- Job a -
Transcribe the stored data entries from their very start down to the line containing "### Setup Loan", including both ends. Leave the pictures out of your copy.

- Source document -

———

G4S and Serco should be barred from bidding for government business until a major fraud investigation into their practices has been completed, prison reform campaigners have said.

Both multinationals are being investigated by the Serious Fraud Office (SFO) and have agreed to repay a total of more than £180 million after it emerged they had overcharged the taxpayer for electronic tagging of criminals.

Charity The Howard League for Penal Reform will today hand a dossier outlining actions they claim amount to failures by both firms to the Metropolitan Police in a protest move against ministers' decision to allow G4S and Serco to resume bidding for contracts.

Another report, considering actions by other private firms such as Sodexo and GEOAmey, will be sent to MPs on the Public Accounts Committee, which heard evidence about the tagging scandal last November.

Frances Crook, chief executive of the Howard League for Penal Reform, said: "We are asking the Metropolitan Police and City of London Police to use their resources and expertise to help the Serious Fraud Office with its complex investigation into possible widespread criminality by companies profiting from public money when they deliver justice services.

"The dossier compiled by the Howard League is a litany of failure by private companies.

"The delivery of justice is one of the most precious public services and we must, as a nation, adhere to the highest standards of probity.

"The possibility of systematic fraud of the public purse on a massive scale by profiting companies diminishes justice."

Cases outlined by the charity in its dossier include claims that a terminally-ill prisoner was kept waiting in handcuffs for 40 minutes in the street, in full view of the public, while G4S staff went to a bakery for lunch and allegations that a woman in a Sodexo prison was forced to clean her cell after miscarrying.

G4S, based in Crawley, and Serco were both found to have billed the taxpayer for tagging dead criminals, offenders who had been recalled to prison and others who had fled overseas.

Both firms were initially suspended from bidding on future public sector contracts.

But the Cabinet Office has accepted turnaround plans put forward by both companies and they are now able to bid for future Government contracts.

However, the decision has no impact on an investigation opened by the Serious Fraud Office (SFO) into G4S and Serco's activities.

———

- Job b -
Restate the article on G4S and Serco word for word, covering everything from "But the Cabinet" down to "and Serco's activities.".

(Stored data entries)
———

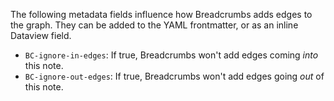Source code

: The following metadata fields influence how Breadcrumbs adds edges to the graph. They can be added to the YAML frontmatter, or as an inline Dataview field.

- `BC-ignore-in-edges`: If true, Breadcrumbs won't add edges coming _into_ this note.
- `BC-ignore-out-edges`: If true, Breadcrumbs won't add edges going _out_ of this note.
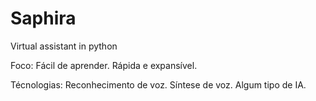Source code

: # Saphira
 Virtual assistant in python

 Foco:
    Fácil de aprender.
    Rápida e expansível.

Técnologias:
    Reconhecimento de voz.
    Síntese de voz.
    Algum tipo de IA.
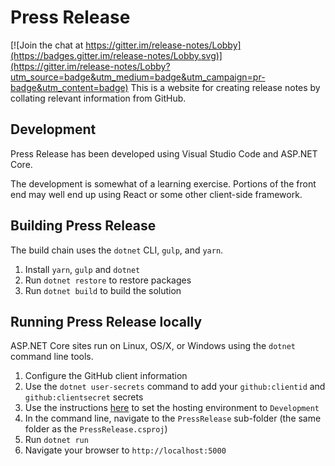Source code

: # Press Release

[![Join the chat at https://gitter.im/release-notes/Lobby](https://badges.gitter.im/release-notes/Lobby.svg)](https://gitter.im/release-notes/Lobby?utm_source=badge&utm_medium=badge&utm_campaign=pr-badge&utm_content=badge)
This is a website for creating release notes by collating relevant information from GitHub.


## Development
Press Release has been developed using Visual Studio Code and ASP.NET Core.

The development is somewhat of a learning exercise. Portions of the front end may well end up using React or some other client-side framework.

## Building Press Release
The build chain uses the `dotnet` CLI, `gulp`, and `yarn`.

1. Install `yarn`, `gulp` and `dotnet`
1. Run `dotnet restore` to restore packages
1. Run `dotnet build` to build the solution

## Running Press Release locally
ASP.NET Core sites run on Linux, OS/X, or Windows using the `dotnet` command line tools.

1. Configure the GitHub client information
1. Use the `dotnet user-secrets` command to add your `github:clientid` and `github:clientsecret` secrets
1. Use the instructions [here](https://docs.microsoft.com/en-us/aspnet/core/fundamentals/environments#setting-the-environment) to set the hosting environment to `Development`
1. In the command line, navigate to the `PressRelease` sub-folder (the same folder as the `PressRelease.csproj`)
1. Run `dotnet run`
1. Navigate your browser to `http://localhost:5000`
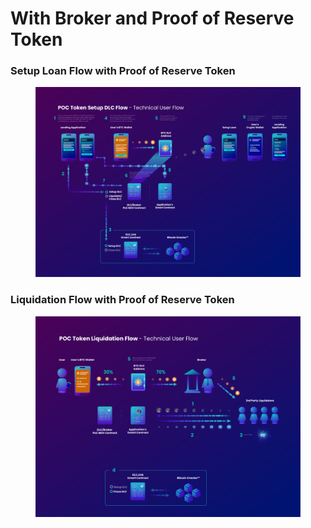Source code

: # With Broker and Proof of Reserve Token

### Setup Loan Flow with Proof of Reserve Token

<figure><img src="../../.gitbook/assets/DLC.Link_POCToken_Open.png" alt=""><figcaption></figcaption></figure>

### Liquidation Flow with Proof of Reserve Token

<figure><img src="../../.gitbook/assets/DLC.Link_POCToken_Liquidation.png" alt=""><figcaption></figcaption></figure>
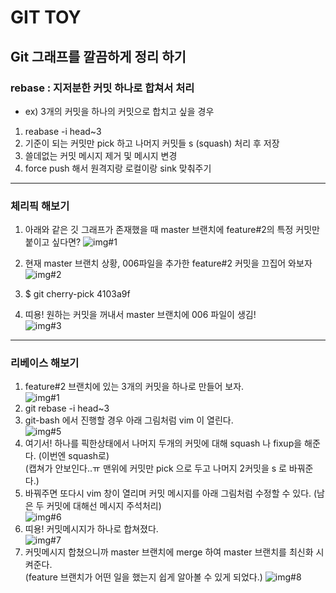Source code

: # GIT TOY


## Git 그래프를 깔끔하게 정리 하기

### rebase : 지저분한 커밋 하나로 합쳐서 처리
- ex) 3개의 커밋을 하나의 커밋으로 합치고 싶을 경우
1. reabase -i head~3
2. 기준이 되는 커밋만 pick 하고 나머지 커밋들 s (squash) 처리 후 저장
3. 쓸데없는 커밋 메시지 제거 및 메시지 변경
4. force push 해서 원격지랑 로컬이랑 sink 맞춰주기

---

### 체리픽 해보기

1. 아래와 같은 깃 그래프가 존재했을 때 master 브랜치에 feature#2의 특정 커밋만 붙이고 싶다면?
![img#1](https://user-images.githubusercontent.com/31875043/150362821-7f56e907-bd0e-4125-bcaa-413fad32c7ec.JPG)

2. 현재 master 브랜치 상황, 006파일을 추가한 feature#2 커밋을 끄집어 와보자  
![img#2](https://user-images.githubusercontent.com/31875043/150363416-77f9c131-4bfd-4f42-8ed6-46648a91b5cc.JPG)

3. $ git cherry-pick 4103a9f  
4. 띠용! 원하는 커밋을 꺼내서 master 브랜치에 006 파일이 생김!  
![img#3](https://user-images.githubusercontent.com/31875043/150364070-3c7a4662-975c-46c1-a72b-71a267a0dad6.JPG)

---

### 리베이스 해보기
1. feature#2 브랜치에 있는 3개의 커밋을 하나로 만들어 보자.  
![img#1](https://user-images.githubusercontent.com/31875043/150362821-7f56e907-bd0e-4125-bcaa-413fad32c7ec.JPG)  
2. git rebase -i head~3  
3. git-bash 에서 진행할 경우 아래 그림처럼 vim 이 열린다.  
![img#5](https://user-images.githubusercontent.com/31875043/150364767-94689d36-f947-42df-b2b8-b49215d30d14.JPG)  
4. 여기서! 하나를 픽한상태에서 나머지 두개의 커밋에 대해 squash 나 fixup을 해준다. (이번엔 squash로)  
(캡쳐가 안보인다..ㅠ 맨위에 커밋만 pick 으로 두고 나머지 2커밋을 s 로 바꿔준다.)  
5. 바꿔주면 또다시 vim 창이 열리며 커밋 메시지를 아래 그림처럼 수정할 수 있다. (남은 두 커밋에 대해선 메시지 주석처리)  
![img#6](https://user-images.githubusercontent.com/31875043/150365509-13ae1f97-b8e0-4f43-8d5a-1d2342c9452e.JPG)  
6. 띠용! 커밋메시지가 하나로 합쳐졌다.  
![img#7](https://user-images.githubusercontent.com/31875043/150365617-619a9f3c-6b0e-4df2-9919-19f582281b09.JPG)
7. 커밋메시지 합쳤으니까 master 브랜치에 merge 하여 master 브랜치를 최신화 시켜준다.  
(feature 브랜치가 어떤 일을 했는지 쉽게 알아볼 수 있게 되었다.)
![img#8](https://user-images.githubusercontent.com/31875043/150365922-e8ecb995-b408-4226-89a2-4e5e1a3cc3e1.JPG)

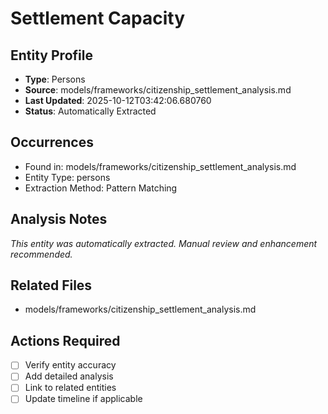# Settlement Capacity

## Entity Profile
- **Type**: Persons
- **Source**: models/frameworks/citizenship_settlement_analysis.md
- **Last Updated**: 2025-10-12T03:42:06.680760
- **Status**: Automatically Extracted

## Occurrences
- Found in: models/frameworks/citizenship_settlement_analysis.md
- Entity Type: persons
- Extraction Method: Pattern Matching

## Analysis Notes
*This entity was automatically extracted. Manual review and enhancement recommended.*

## Related Files
- models/frameworks/citizenship_settlement_analysis.md

## Actions Required
- [ ] Verify entity accuracy
- [ ] Add detailed analysis
- [ ] Link to related entities
- [ ] Update timeline if applicable

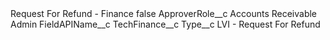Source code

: <?xml version="1.0" encoding="UTF-8"?>
<CustomMetadata xmlns="http://soap.sforce.com/2006/04/metadata" xmlns:xsi="http://www.w3.org/2001/XMLSchema-instance" xmlns:xsd="http://www.w3.org/2001/XMLSchema">
    <label>Request For Refund - Finance</label>
    <protected>false</protected>
    <values>
        <field>ApproverRole__c</field>
        <value xsi:type="xsd:string">Accounts Receivable Admin</value>
    </values>
    <values>
        <field>FieldAPIName__c</field>
        <value xsi:type="xsd:string">TechFinance__c</value>
    </values>
    <values>
        <field>Type__c</field>
        <value xsi:type="xsd:string">LVI - Request For Refund</value>
    </values>
</CustomMetadata>
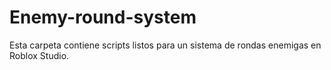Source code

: # Enemy-round-system
Esta carpeta contiene scripts listos para un sistema de rondas enemigas en Roblox Studio.
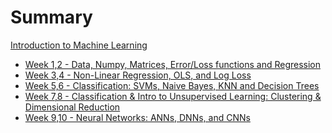 # Summary

[Introduction to Machine Learning](./index.md)

- [Week 1,2 - Data, Numpy, Matrices, Error/Loss functions and Regression](./week1_2/index.md)
- [Week 3,4 - Non-Linear Regression, OLS, and Log Loss](./week3_4/index.md)
- [Week 5,6 - Classification: SVMs, Naive Bayes, KNN and Decision Trees](./week5_6/index.md)
- [Week 7,8 - Classification & Intro to Unsupervised Learning: Clustering & Dimensional Reduction](./week7_8/index.md)
- [Week 9,10 - Neural Networks: ANNs, DNNs, and CNNs](./week9_10/index.md)
<!-- - [Week 6 – Scripting, CI, and Autograding](./week6/index.md) -->
<!-- - [Week 7 – Doing it All from the Command Line](./week7/index.md) -->
<!-- - [Week 8 - Debuggers and Controlling Processes](./week8/index.md) -->
<!-- - [Week 9 - Code Review/It Works on My Machine](./week9/index.md) -->
<!-- - [Week 10 - Wrapping Up](./week10/index.md) -->
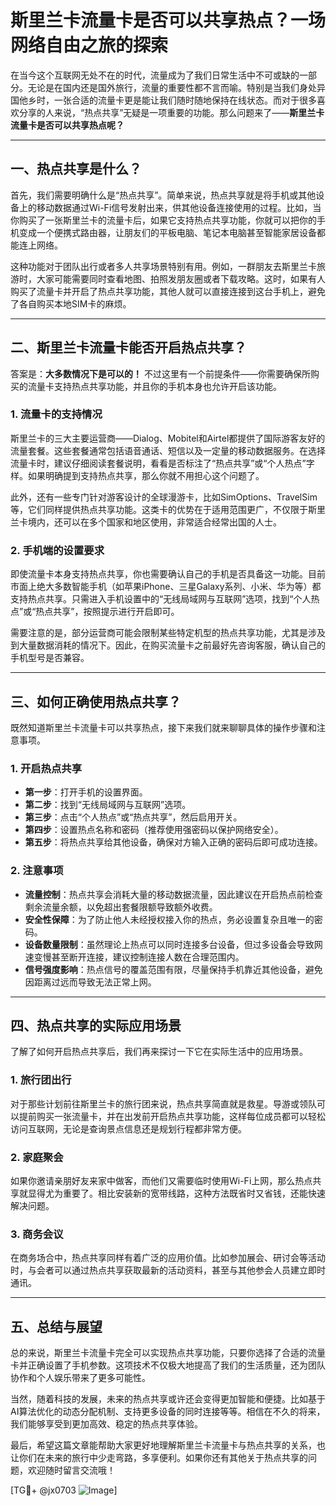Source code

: # 斯里兰卡流量卡是否可以共享热点？一场网络自由之旅的探索

在当今这个互联网无处不在的时代，流量成为了我们日常生活中不可或缺的一部分。无论是在国内还是国外旅行，流量的重要性都不言而喻。特别是当我们身处异国他乡时，一张合适的流量卡更是能让我们随时随地保持在线状态。而对于很多喜欢分享的人来说，“热点共享”无疑是一项重要的功能。那么问题来了——**斯里兰卡流量卡是否可以共享热点呢？**

---

## 一、热点共享是什么？

首先，我们需要明确什么是“热点共享”。简单来说，热点共享就是将手机或其他设备上的移动数据通过Wi-Fi信号发射出来，供其他设备连接使用的过程。比如，当你购买了一张斯里兰卡的流量卡后，如果它支持热点共享功能，你就可以把你的手机变成一个便携式路由器，让朋友们的平板电脑、笔记本电脑甚至智能家居设备都能连上网络。

这种功能对于团队出行或者多人共享场景特别有用。例如，一群朋友去斯里兰卡旅游时，大家可能需要同时查看地图、拍照发朋友圈或者下载攻略。这时，如果有人购买了流量卡并开启了热点共享功能，其他人就可以直接连接到这台手机上，避免了各自购买本地SIM卡的麻烦。

---

## 二、斯里兰卡流量卡能否开启热点共享？

答案是：**大多数情况下是可以的！** 不过这里有一个前提条件——你需要确保所购买的流量卡支持热点共享功能，并且你的手机本身也允许开启该功能。

### 1. 流量卡的支持情况
斯里兰卡的三大主要运营商——Dialog、Mobitel和Airtel都提供了国际游客友好的流量套餐。这些套餐通常包括语音通话、短信以及一定量的移动数据服务。在选择流量卡时，建议仔细阅读套餐说明，看看是否标注了“热点共享”或“个人热点”字样。如果明确提到支持热点共享，那么你就不用担心这个问题了。

此外，还有一些专门针对游客设计的全球漫游卡，比如SimOptions、TravelSim等，它们同样提供热点共享功能。这类卡的优势在于适用范围更广，不仅限于斯里兰卡境内，还可以在多个国家和地区使用，非常适合经常出国的人士。

### 2. 手机端的设置要求
即使流量卡本身支持热点共享，你也需要确认自己的手机是否具备这一功能。目前市面上绝大多数智能手机（如苹果iPhone、三星Galaxy系列、小米、华为等）都支持热点共享。只需进入手机设置中的“无线局域网与互联网”选项，找到“个人热点”或“热点共享”，按照提示进行开启即可。

需要注意的是，部分运营商可能会限制某些特定机型的热点共享功能，尤其是涉及到大量数据消耗的情况下。因此，在购买流量卡之前最好先咨询客服，确认自己的手机型号是否兼容。

---

## 三、如何正确使用热点共享？

既然知道斯里兰卡流量卡可以共享热点，接下来我们就来聊聊具体的操作步骤和注意事项。

### 1. 开启热点共享
- **第一步**：打开手机的设置界面。
- **第二步**：找到“无线局域网与互联网”选项。
- **第三步**：点击“个人热点”或“热点共享”，然后启用开关。
- **第四步**：设置热点名称和密码（推荐使用强密码以保护网络安全）。
- **第五步**：将热点共享给其他设备，确保对方输入正确的密码后即可成功连接。

### 2. 注意事项
- **流量控制**：热点共享会消耗大量的移动数据流量，因此建议在开启热点前检查剩余流量余额，以免超出套餐限额导致额外收费。
- **安全性保障**：为了防止他人未经授权接入你的热点，务必设置复杂且唯一的密码。
- **设备数量限制**：虽然理论上热点可以同时连接多台设备，但过多设备会导致网速变慢甚至断开连接，建议控制连接人数在合理范围内。
- **信号强度影响**：热点信号的覆盖范围有限，尽量保持手机靠近其他设备，避免因距离过远而导致无法正常上网。

---

## 四、热点共享的实际应用场景

了解了如何开启热点共享后，我们再来探讨一下它在实际生活中的应用场景。

### 1. 旅行团出行
对于那些计划前往斯里兰卡的旅行团来说，热点共享简直就是救星。导游或领队可以提前购买一张流量卡，并在出发前开启热点共享功能，这样每位成员都可以轻松访问互联网，无论是查询景点信息还是规划行程都非常方便。

### 2. 家庭聚会
如果你邀请亲朋好友来家中做客，而他们又需要临时使用Wi-Fi上网，那么热点共享就显得尤为重要了。相比安装新的宽带线路，这种方法既省时又省钱，还能快速解决问题。

### 3. 商务会议
在商务场合中，热点共享同样有着广泛的应用价值。比如参加展会、研讨会等活动时，与会者可以通过热点共享获取最新的活动资料，甚至与其他参会人员建立即时通讯。

---

## 五、总结与展望

总的来说，斯里兰卡流量卡完全可以实现热点共享功能，只要你选择了合适的流量卡并正确设置了手机参数。这项技术不仅极大地提高了我们的生活质量，还为团队协作和个人娱乐带来了更多可能性。

当然，随着科技的发展，未来的热点共享或许还会变得更加智能和便捷。比如基于AI算法优化的动态分配机制、支持更多设备的同时连接等等。相信在不久的将来，我们能够享受到更加高效、稳定的热点共享体验。

最后，希望这篇文章能帮助大家更好地理解斯里兰卡流量卡与热点共享的关系，也让你们在未来的旅行中少走弯路，多享便利。如果你还有其他关于热点共享的问题，欢迎随时留言交流哦！

[TG💪+ @jx0703 ![Image](https://github.com/user-attachments/assets/dbca1d08-cadb-493c-b0ec-ad6f7a83f270)]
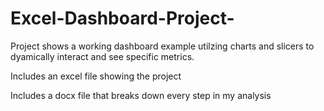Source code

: # Excel-Dashboard-Project-
Project shows a working dashboard example utilzing charts and slicers to dyamically interact and see specific metrics.

Includes an excel file showing the project

Includes a docx file that breaks down every step in my analysis
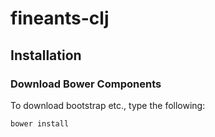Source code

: # fineants-clj

## Installation

### Download Bower Components

To download bootstrap etc., type the following:

    bower install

———

- Task answer a -
Source code

: The following metadata fields influence how Breadcrumbs adds edges to the graph. They can be added to the YAML frontmatter, or as an inline Dataview field.

- `BC-ignore-in-edges`: If true, Breadcrumbs won't add edges coming _into_ this note.
- `BC-ignore-out-edges`: If true, Breadcrumbs won't add edges going _out_ of this note.
Source code

: # Saphira
 Virtual assistant in python

 Foco:
    Fácil de aprender.
    Rápida e expansível.

Técnologias:
    Reconhecimento de voz.
    Síntese de voz.
    Algum tipo de IA.
Source code

: # Press Release

[![Join the chat at https://gitter.im/release-notes/Lobby](https://badges.gitter.im/release-notes/Lobby.svg)](https://gitter.im/release-notes/Lobby?utm_source=badge&utm_medium=badge&utm_campaign=pr-badge&utm_content=badge)
This is a website for creating release notes by collating relevant information from GitHub.


## Development
Press Release has been developed using Visual Studio Code and ASP.NET Core.

The development is somewhat of a learning exercise. Portions of the front end may well end up using React or some other client-side framework.

## Building Press Release
The build chain uses the `dotnet` CLI, `gulp`, and `yarn`.

1. Install `yarn`, `gulp` and `dotnet`
1. Run `dotnet restore` to restore packages
1. Run `dotnet build` to build the solution

## Running Press Release locally
ASP.NET Core sites run on Linux, OS/X, or Windows using the `dotnet` command line tools.

1. Configure the GitHub client information
1. Use the `dotnet user-secrets` command to add your `github:clientid` and `github:clientsecret` secrets
1. Use the instructions [here](https://docs.microsoft.com/en-us/aspnet/core/fundamentals/environments#setting-the-environment) to set the hosting environment to `Development`
1. In the command line, navigate to the `PressRelease` sub-folder (the same folder as the `PressRelease.csproj`)
1. Run `dotnet run`
1. Navigate your browser to `http://localhost:5000`
Source code

: # With Broker and Proof of Reserve Token

### Setup Loan Flow with Proof of Reserve Token

- Task answer b -
But the Cabinet Office has accepted turnaround plans put forward by both companies and they are now able to bid for future Government contracts.

However, the decision has no impact on an investigation opened by the Serious Fraud Office (SFO) into G4S and Serco's activities.